The reason I need to preserve the decimal places is because the second and third columns refer to x and y coordinates..

So all in all the objective is to find the averages of the other two columns in each of the inner lists grouped by the first column in each of the inner list with as many decimal places as possible

Answer 1

Assuming you meant to use the following list:

In [4]: my_list = [['A', 6, 7], ['A', 4, 8], ['B', 9, 3], ['C', 1, 1], ['B', 10, 7]]

The simply use a defaultdict to group by the first element, then find the mean:

In [6]: from collections import defaultdict

In [7]: grouper = defaultdict(list)

In [8]: for k, *tail in my_list:
    ...:     grouper[k].append(tail)
    ...:

In [9]: grouper
Out[9]:
defaultdict(list,
            {'A': [[6, 7], [4, 8]], 'B': [[9, 3], [10, 7]], 'C': [[1, 1]]})
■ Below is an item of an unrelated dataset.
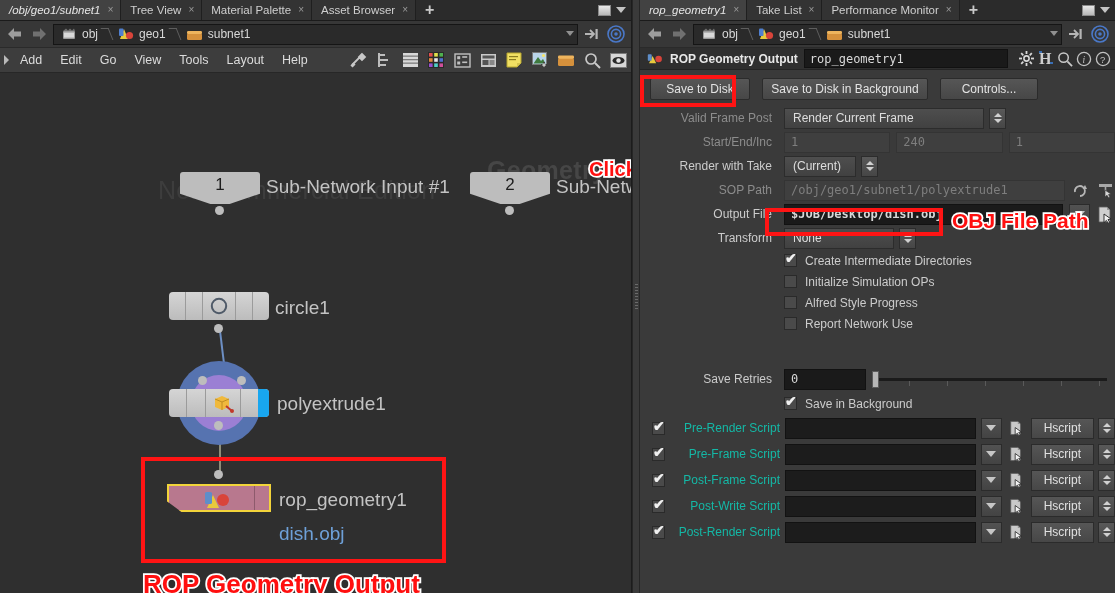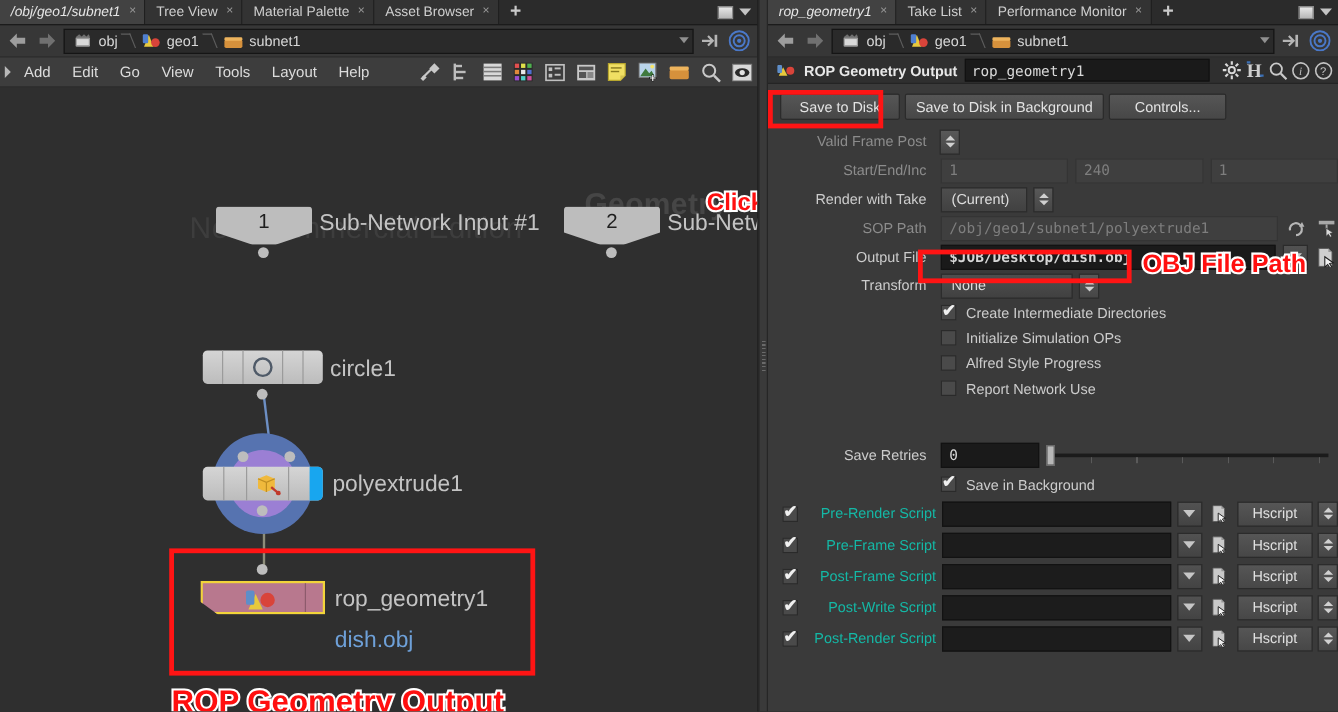"Save to Disk" .btnrow { gap: 4px -> 12px }
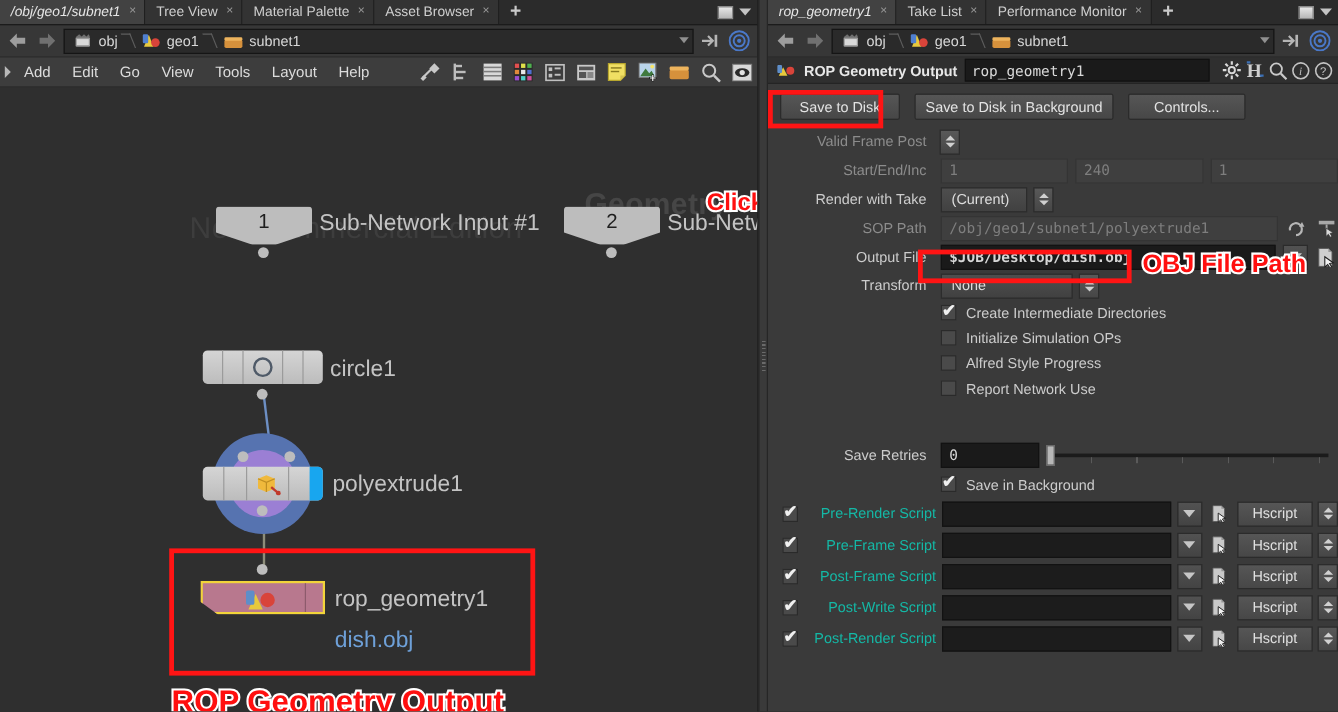"Render Current Frame" div.menufield { html: none -> <div>Render Current Frame</div> }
In [10]: import statistics

In [11]: {k: list(map(statistics.mean, zip(*v))) for k,v in grouper.items()}
Out[11]: {'A': [5, 7.5], 'B': [9.5, 5], 'C': [1, 1]}

Note, if you are on Python 2, no need to call list after map. Also, you should use iteritems instead of items.

Also, you will have to do something like:

for sub in my_list:
    grouper[sub[0]].append(sub[1:])

Instead of the cleaner version on Python 3.

Finally, there is no statistics module in Python 2. So just do:

def mean(seq):
    return float(sum(seq))/len(seq)

and use that mean instead of statistics.mean

Answer 2

Similarly using itertools.groupby

import operator as op 
import itertools as it
import statistics as stats


iterables = [['A', 6, 7], ['A', 4, 8], ['B', 9, 3], ['C', 1, 1], ['B', 10, 7]]
groups = it.groupby(sorted(iterables), op.itemgetter(0))
{k: list(map(stats.mean, zip(*[i[1:] for i in g]))) for k, g in groups}
# {'A': [5, 7.5], 'B': [9.5, 5], 'C': [1, 1]}